__Source passage__
# He cheated with his child's mother...should I leave???



## Searchingforpeace (May 24, 2013)

I have been married to my husband for 6 years, separated for 8 months and have filed for divorce. Out of our entire marriage he has work 30% of the time so I have carried most of the load. He has an 8 year old daughter and 2 years ago cheated on me with her mother and she became pregnant. I have been shown a test from her saying the child is his and one from him saying the child is not his. He said it was only that 1 time during our marriage and a few times while we were dating. Her story is that is has been constant. Because of his lack of work I have had to bail him out of jail twice because he couldn't pay child support. Recently my tax refund was taken and given to her to pay his back child support and he has had my bank account garnished by creditors. On top of everything he is a pathological liar. He says he only lies when he is caught in a situation. To try to even out things he is a great father to our son and says that he is really sorry and really wants to make things work and I want to believe him. I have sacrificed so much for this man and really loved him in spite of everything but I think I deserve someone who will sacrifice for me and love me the same. It is evident that I should leave but I don't hate him. He has a way of making people feel sorry and bad for him because he is a quiet person. I question everything he says and will never know if he or his child's mother is telling the truth. Should I continue with my divorce??? Please help


----------



## Shaggy (Jul 17, 2011)

Would h3ll yes be too strong?

This guy has been unfaithful, he's lied and lied, he's leeched off of you, and he got her pregnant, which really didn't very likely happen after just one time as the timing would have had to be perfect.

This guy has already cost you tremendous grief, staying with him is a guarantee of more and worse.

Stick to the divorce and upgrade to a much better msn who will be true and faithful, and have a job!


----------



## HappyKaty (Nov 20, 2012)

Continue with the divorce. What incentive do you have to stay married to him (other than love)?
_Posted via Mobile Device_


----------



## Searchingforpeace (May 24, 2013)

@HappyKaty the only incentive I have is that I still care for him and I believe family is important.


----------



## HappyKaty (Nov 20, 2012)

Searchingforpeace said:


> I believe family is important.


He obviously doesn't share your belief.


----------



## Conrad (Aug 6, 2010)

Don't walk away.

Run away.

He has proven she will never be out of his system.

And, she's opened her legs for him yet again.

Lather - rinse - repeat


----------

Collected data entries

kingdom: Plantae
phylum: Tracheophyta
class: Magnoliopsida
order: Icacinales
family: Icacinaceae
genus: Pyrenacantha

__Goal of the exercise__
From the forum thread, return the stretch from "This guy has been" through "more and worse.", copied word for word.

__Response to this exercise__
This guy has been unfaithful, he's lied and lied, he's leeched off of you, and he got her pregnant, which really didn't very likely happen after just one time as the timing would have had to be perfect.

This guy has already cost you tremendous grief, staying with him is a guarantee of more and worse.